Les collègues de Capelo le considéraient comme un dingue à cause de son désir d’expliquer de la même façon les amplitudes de la probabilité : par une « particule » messagère pas encore découverte, une nouvelle structure vibratoire, que Capelo appelait « probon ». Non seulement le probon n’était pas découvert expérimentalement, mais Capelo ne pouvait l’exprimer mathématiquement, sauf de la manière la plus obscure et la plus indirecte. Pas plus qu’il n’avait de modèle cohérent d’aucune sorte. Ses arguments en faveur de l’existence du probon dépendaient d’équations trop difficiles à comprendre pour Kaufman, subordonnées à l’existence de six dimensions spatiales enroulées, dont l’existence avait été démontrée par le grand Yeovil. Elles étaient généralement appelées espaces de Calabi-Yau, d’après une classe particulière de formes géométriques. Ces minuscules dimensions existaient en tout point de l’espace-temps. Ce que Capelo avait fait jusqu’ici, c’était d’utiliser les équations de transformation de Sung-Rendell pour…
— Colonel.
Le capitaine Grafton était apparu à côté de lui ; Kaufman ne l’avait pas entendu approcher. Il ne put s’empêcher de sourire intérieurement. Est-ce que cela signifiait qu’il était capable de penser aussi profondément que Tom Capelo, perdant ainsi toute conscience de ce qui l’environnait ? Certainement pas d’une manière aussi géniale. Il leva les yeux sur Grafton et vit ce qu’il aurait dû remarquer instantanément.
Le capitaine du vaisseau vibrait d’excitation. Étant donné ses responsabilités, celle-ci n’avait rien des fanfaronnades de Gruber ou de la concentration intérieure de Capelo. Grafton se tenait droit, comme toujours, réservé et bien militaire. Mais la ligne de sa mâchoire, son regard apprirent à Kaufman ce qui avait dû arriver.
Mon Dieu. Ils ont réussi.
Mais Grafton dit seulement :
— Voulez-vous venir avec moi, mon colonel ? Il y a un message pour vous en provenance de l’aviso.
— Oui, bien sûr.
Kaufman se leva et se laissa mener hors du pont d’observation. Capelo marchait toujours de long en large, oublieux de tout sauf de ce qui se déroulait dans sa tête. Les trois autres échangeaient des conjectures.
Dans la coursive, Kaufman ne put attendre plus longtemps. Il dit à Grafton :
— Ils ont capturé un Faucheur ? Cela a marché. Ils en ont un vivant.
— Oui, vivant.
Quelque chose, dans le ton de sa voix, rappela à Kaufman qu’il avait lu le dossier personnel de Grafton lors de sa préparation de l’expédition. Il avait perdu un frère, tué lors d’une bataille avec les Faucheurs, dans le système Quatorze.

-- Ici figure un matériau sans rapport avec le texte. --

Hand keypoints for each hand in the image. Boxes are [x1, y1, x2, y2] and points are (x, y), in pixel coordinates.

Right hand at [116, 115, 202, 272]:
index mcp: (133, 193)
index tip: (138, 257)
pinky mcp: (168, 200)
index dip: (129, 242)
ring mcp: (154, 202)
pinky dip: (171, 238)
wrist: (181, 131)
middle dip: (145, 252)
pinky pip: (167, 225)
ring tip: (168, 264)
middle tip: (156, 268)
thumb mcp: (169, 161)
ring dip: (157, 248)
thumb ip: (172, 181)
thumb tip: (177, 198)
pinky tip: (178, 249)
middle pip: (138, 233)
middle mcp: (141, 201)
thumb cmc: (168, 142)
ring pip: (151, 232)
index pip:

Kaufman suivit le capitaine jusqu’à la salle de communication sécurisée où l’on avait reçu le message de l’aviso, resté à l’entrée du tunnel spatial. Il aurait fallu des jours à l’aviso pour qu’il rattrape son message voyageant à la vitesse de la lumière. Mais un autre vaisseau devait être en route pour Monde, apportant le premier ennemi extraterrestre jamais capturé dans cette longue, inexplicable et fâcheuse guerre.
Et alors…
— Envoyez chercher miss Grant, je vous prie.
— Elle arrive, répondit Grafton. Des cubes de données l’attendent dans la salle de com.
— Bon, dit Kaufman.
Son souffle s’était accéléré.
Peut-être l’humanité avait-elle une chance de combattre, après tout.